WRITTEN TASK A:
In the zombie movie review, which city is Eisenberg's character heading toward?

Jesse Eisenberg, playing Michael Cera again, is a nerdy, shy college kid doomed to a lonely life of Code Red Mountain Dew and World of Warcraft when the girl of his dreams bangs on his front door begging for help. She was just attacked by a bum who tried to bite her, and now she just wants refuge and a little snuggle. He's in love. By morning, however, she's a zombie, and he must make the difficult decision to beat the living shit out of the only girl he ever got close to with a porcelain toilet tank lid. As is typical to the genre, the boy ventures outside only to discover the world has gone to shit in a Manwich: overturned cars, destroyed houses, and the undead everywhere eating brains.

Eisenberg is heading east toward Columbus, Ohio to see if his parents are alive. If not, can he have the Hummel collection? He crosses paths with the only other living person he's seen, Woody Harrelson. Harrelson is a good old boy who seems pretty damn pleased that everyone else is a zombie. That's more targets to shoot at. Free cars, too, and all the Twinkies are for him. The hillbilly and the emo kid team up to drive east. They run into two more survivors: Emma Stone and Abigail Breslin, a scheming pair of sisters who steal Harrelson's truck. They're on their way to Pacific Playland, an amusement park in California rumored to be undead-free.

Eisenberg is smitten with Stone, a raven-haired, big-eyed girl wearing enough mascara to print a dozen newspapers. Even though she's stolen the boys' truck, and then steals the next when the first breaks down, he wants to follow her. So he does, along with Harrelson, who reveals his motivation is the tired-ass cliche of having a dead child. Like I said last week, this overused excuse for a background is just fucking lazy writing. Even in a movie where 99.999 percent of everyone is dead.

The four survivors head to the coast with a side trip to the mansion of Bill Murray (playing himself). It's a huge, froofy joint where it's quite easy to either watch Ghostbusters or listen to its theme. You can also admire a wide range of arts featuring the likeness of Murray. While the four get comfortable in the mansion, an ashen, moaning Murray rises from his bed and begins to roam the house.

EXCERPTED RECORDS:
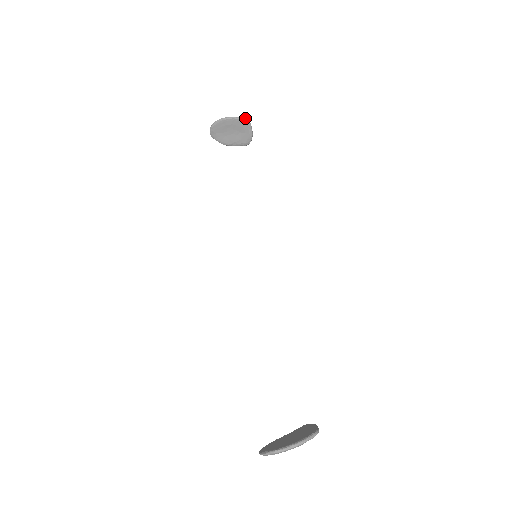
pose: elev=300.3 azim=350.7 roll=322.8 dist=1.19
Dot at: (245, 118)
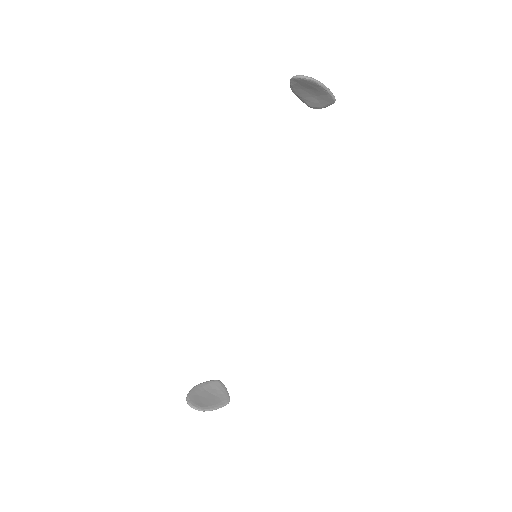
Dot at: occluded
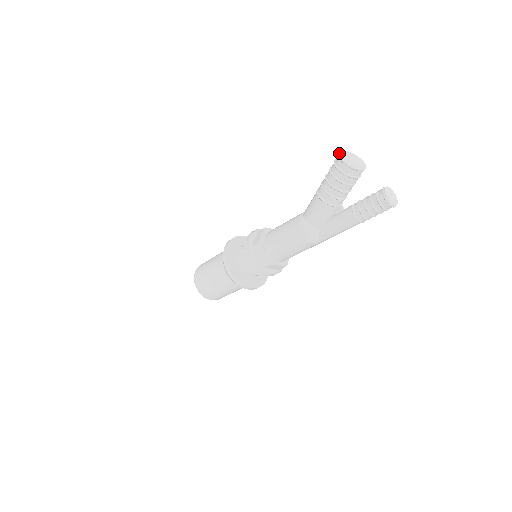
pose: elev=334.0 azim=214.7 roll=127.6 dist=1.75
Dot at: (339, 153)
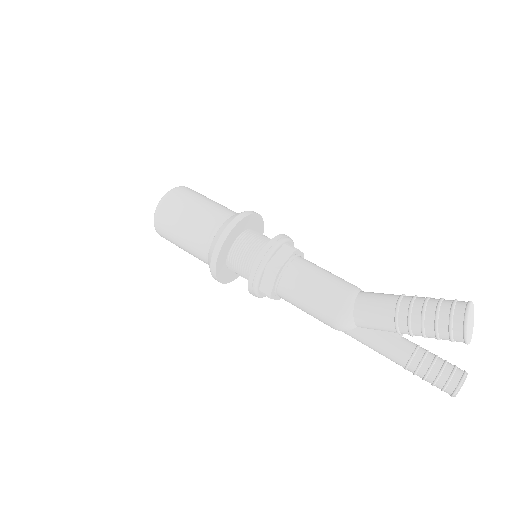
Dot at: (469, 308)
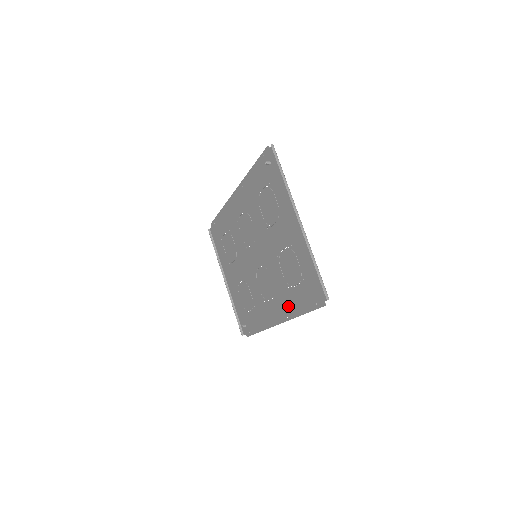
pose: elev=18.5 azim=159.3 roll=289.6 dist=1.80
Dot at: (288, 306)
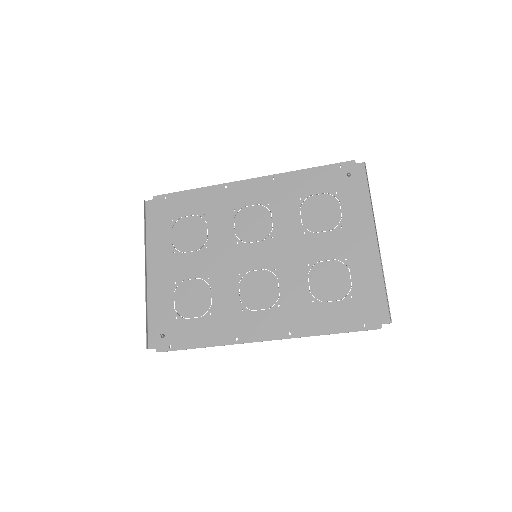
Dot at: (301, 321)
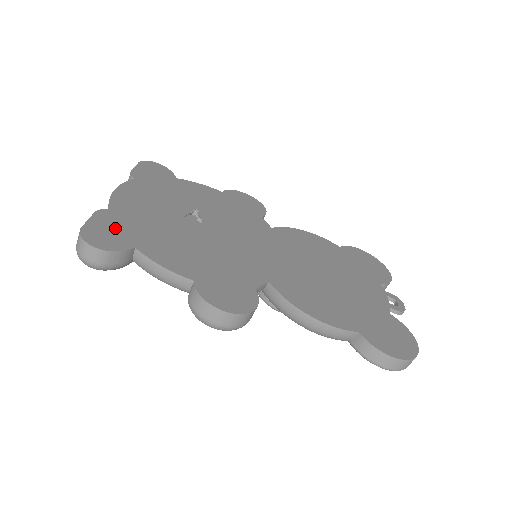
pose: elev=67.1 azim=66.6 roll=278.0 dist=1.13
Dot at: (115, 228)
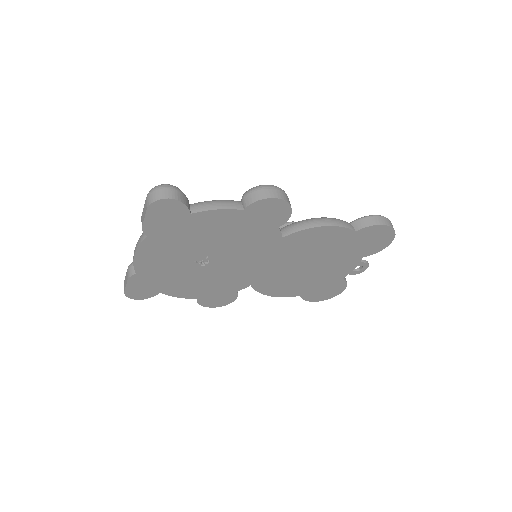
Dot at: (144, 286)
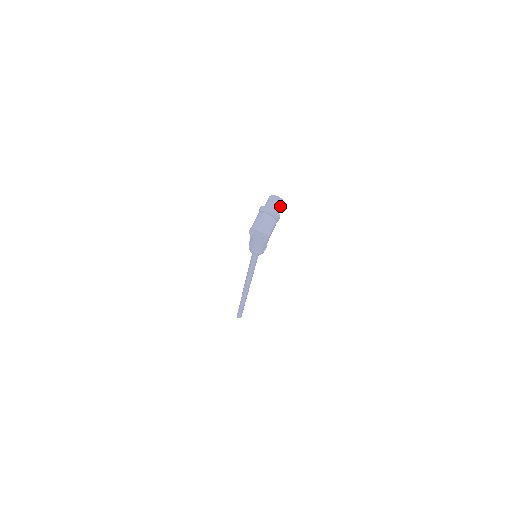
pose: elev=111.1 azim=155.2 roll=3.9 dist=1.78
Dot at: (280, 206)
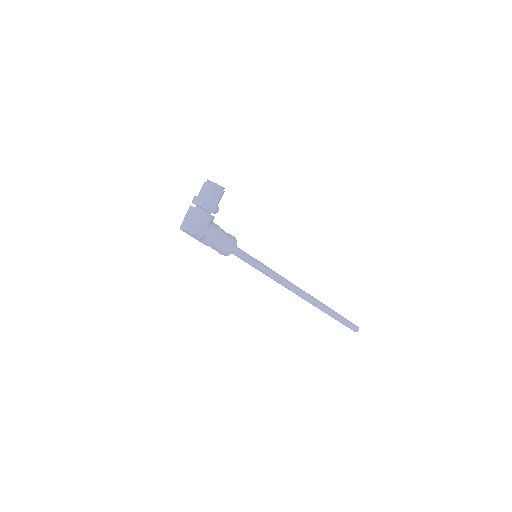
Dot at: (210, 192)
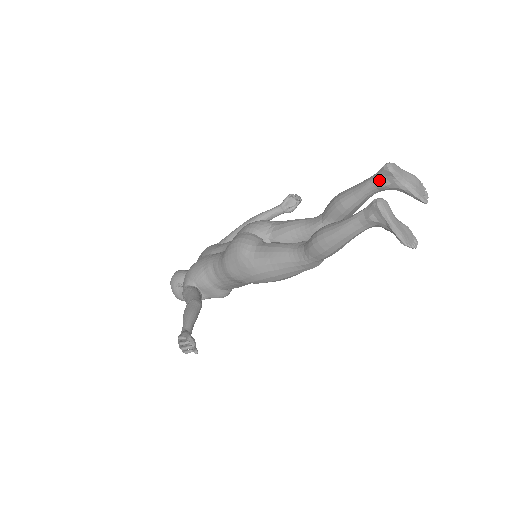
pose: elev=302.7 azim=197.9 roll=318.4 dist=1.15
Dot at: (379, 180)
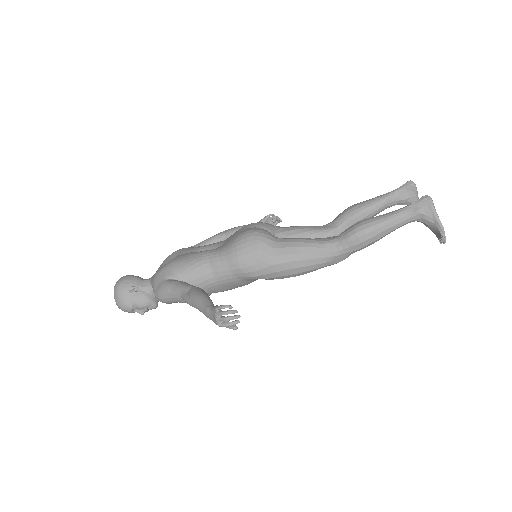
Dot at: (401, 193)
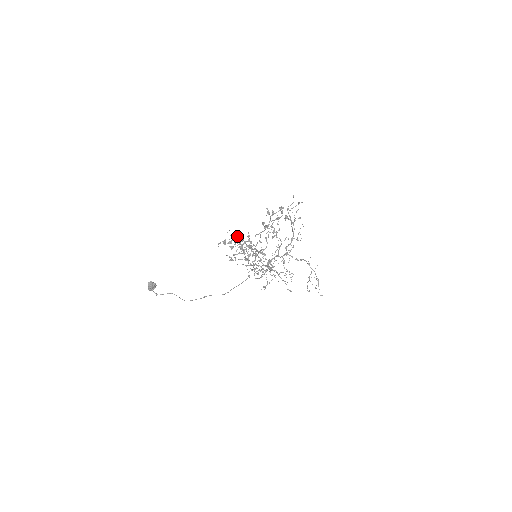
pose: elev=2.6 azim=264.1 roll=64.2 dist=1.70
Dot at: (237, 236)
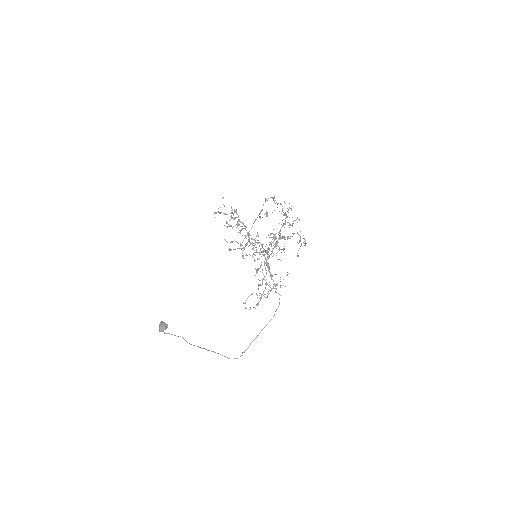
Dot at: occluded
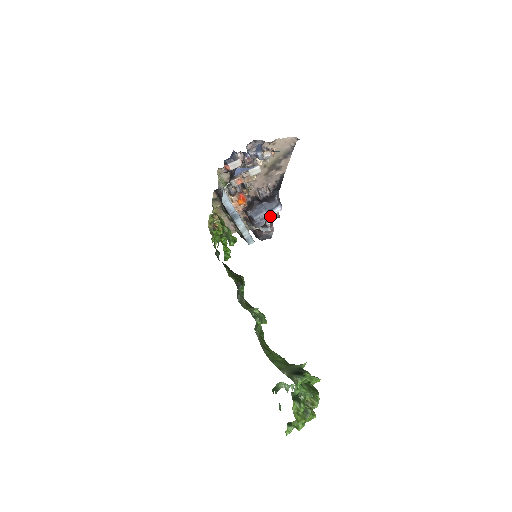
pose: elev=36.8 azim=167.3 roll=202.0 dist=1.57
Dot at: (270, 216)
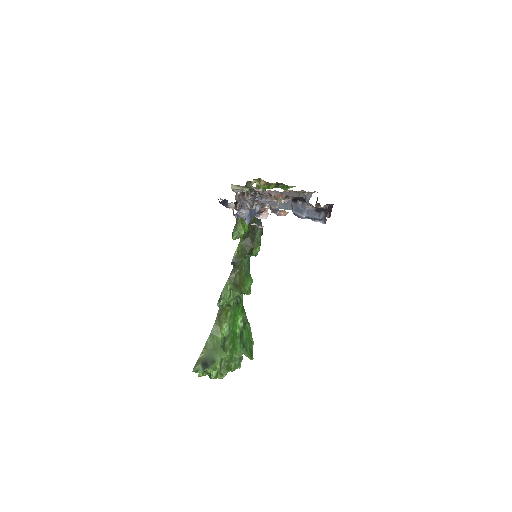
Dot at: occluded
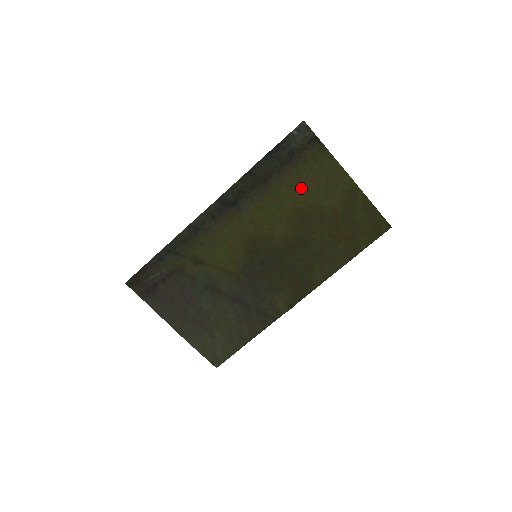
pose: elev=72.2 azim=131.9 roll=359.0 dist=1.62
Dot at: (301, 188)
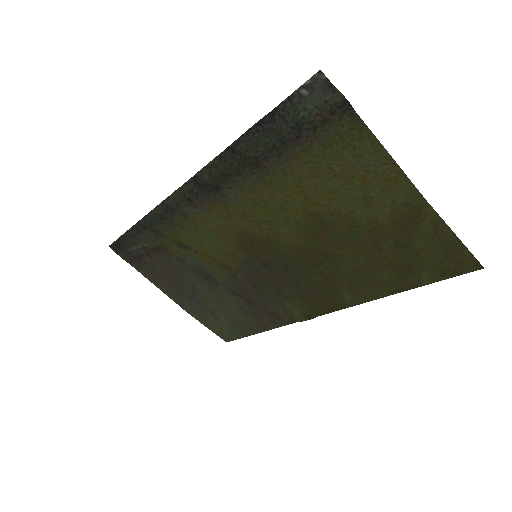
Dot at: (319, 184)
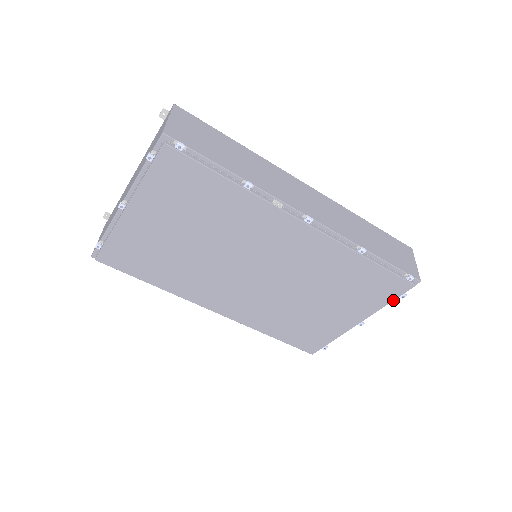
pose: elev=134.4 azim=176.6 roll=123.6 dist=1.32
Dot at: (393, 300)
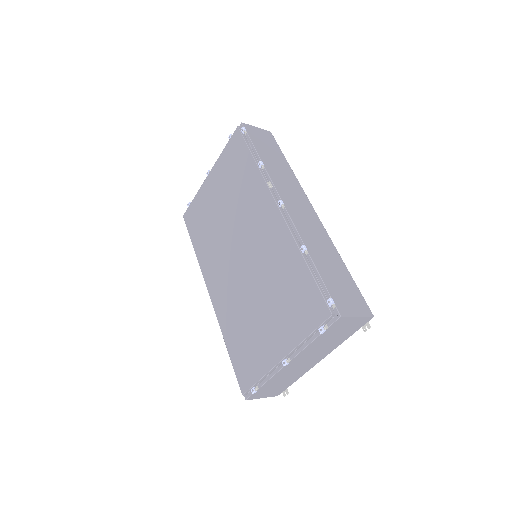
Dot at: (313, 331)
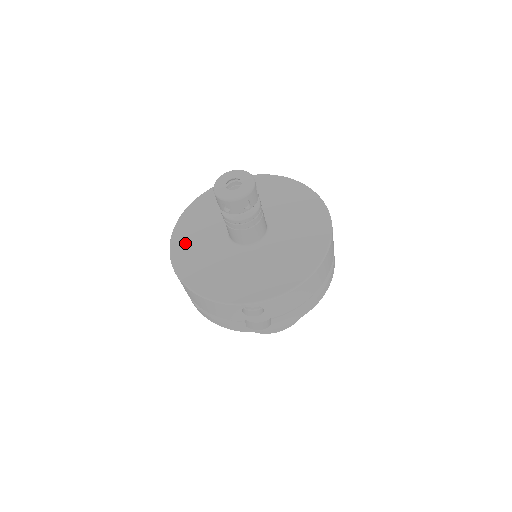
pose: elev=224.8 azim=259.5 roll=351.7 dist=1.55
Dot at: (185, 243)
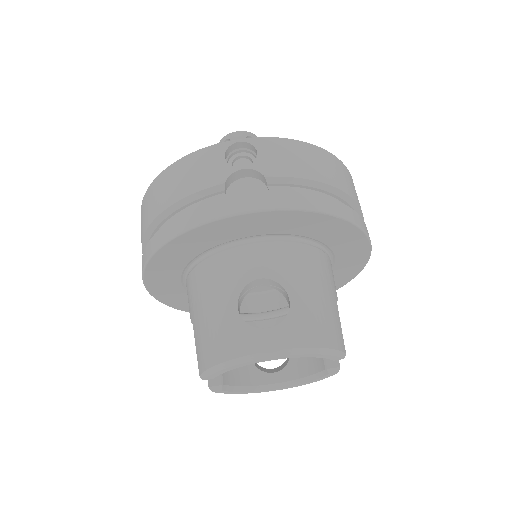
Dot at: occluded
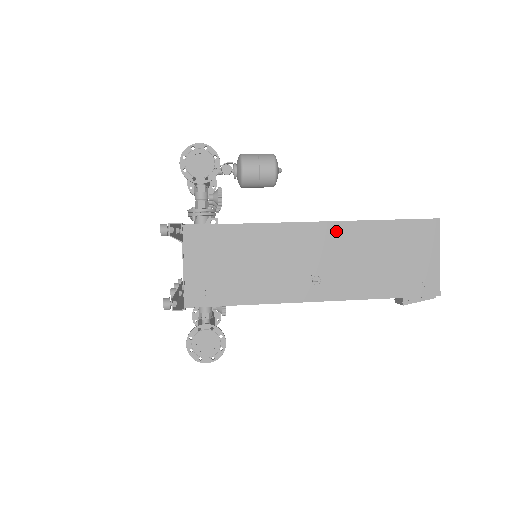
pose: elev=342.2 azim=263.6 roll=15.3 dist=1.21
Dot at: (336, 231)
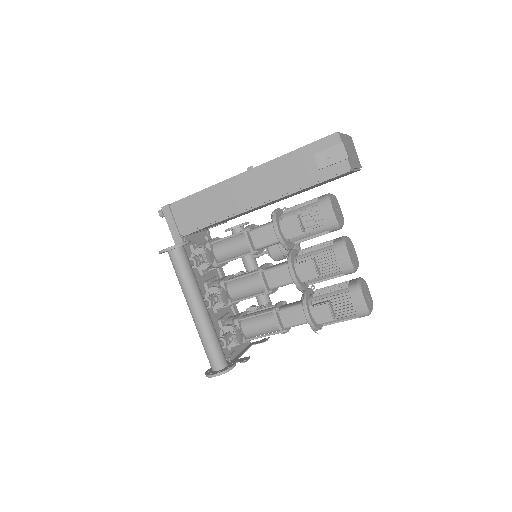
Dot at: occluded
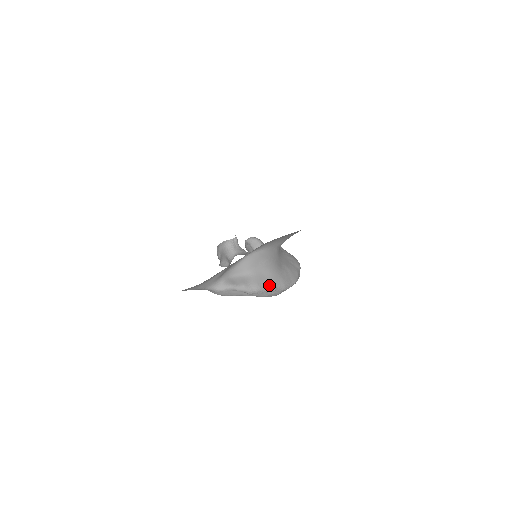
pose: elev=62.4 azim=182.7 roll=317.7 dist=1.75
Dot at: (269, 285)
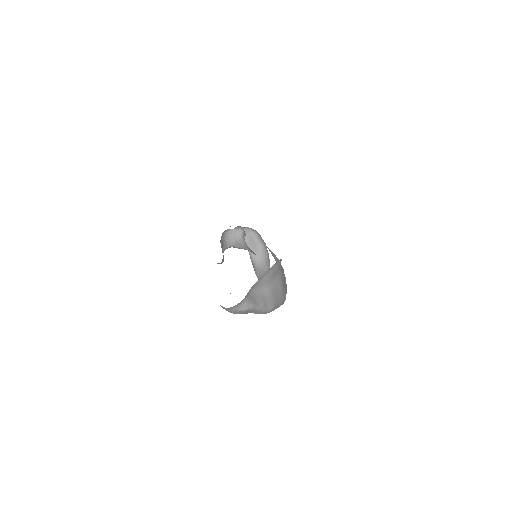
Dot at: (279, 302)
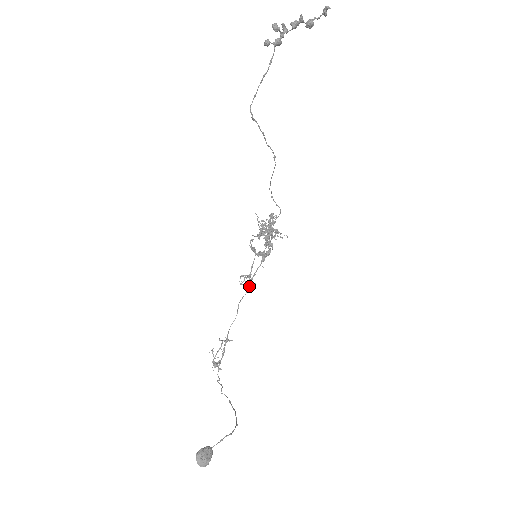
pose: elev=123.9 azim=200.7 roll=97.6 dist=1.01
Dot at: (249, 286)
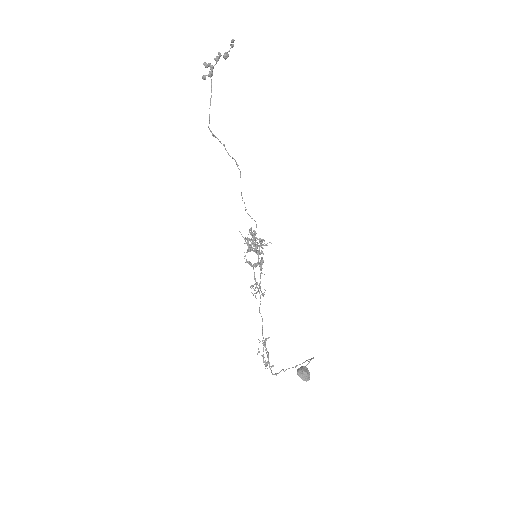
Dot at: occluded
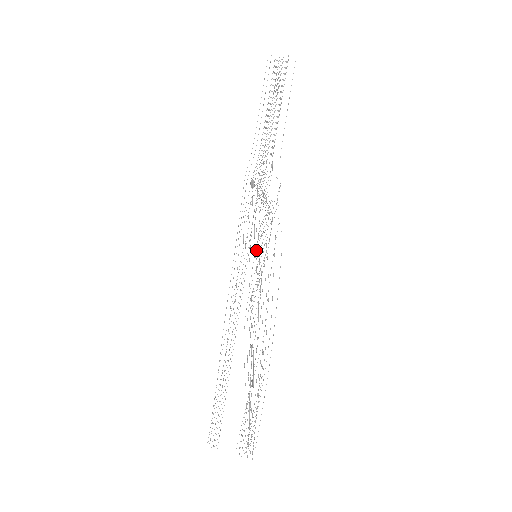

WRITTEN TASK B:
Please repeat the listing word for word, from the line with "pose: elev=36.8 azim=167.3" up to and including the last line of the listing, with the pictures left out.

EXPECTED ANSWER A:
Columbus, Ohio.

EXPECTED ANSWER B:
pose: elev=36.8 azim=167.3 roll=202.0 dist=1.57
Dot at: (270, 216)
Dot at: occluded
pose: elev=72.2 azim=131.9 roll=359.0 dist=1.62
Dot at: (301, 188)
Dot at: (319, 184)
pose: elev=134.4 azim=176.6 roll=123.6 dist=1.32
Dot at: (393, 300)
Dot at: (313, 331)
pose: elev=224.8 azim=259.5 roll=351.7 dist=1.55
Dot at: (185, 243)
Dot at: occluded
pose: elev=342.2 azim=263.6 roll=15.3 dist=1.21
Dot at: (336, 231)
Dot at: occluded
pose: elev=62.4 azim=182.7 roll=317.7 dist=1.75
Dot at: (269, 285)
Dot at: (279, 302)
pose: elev=123.9 azim=200.7 roll=97.6 dist=1.01
Dot at: (249, 286)
Dot at: occluded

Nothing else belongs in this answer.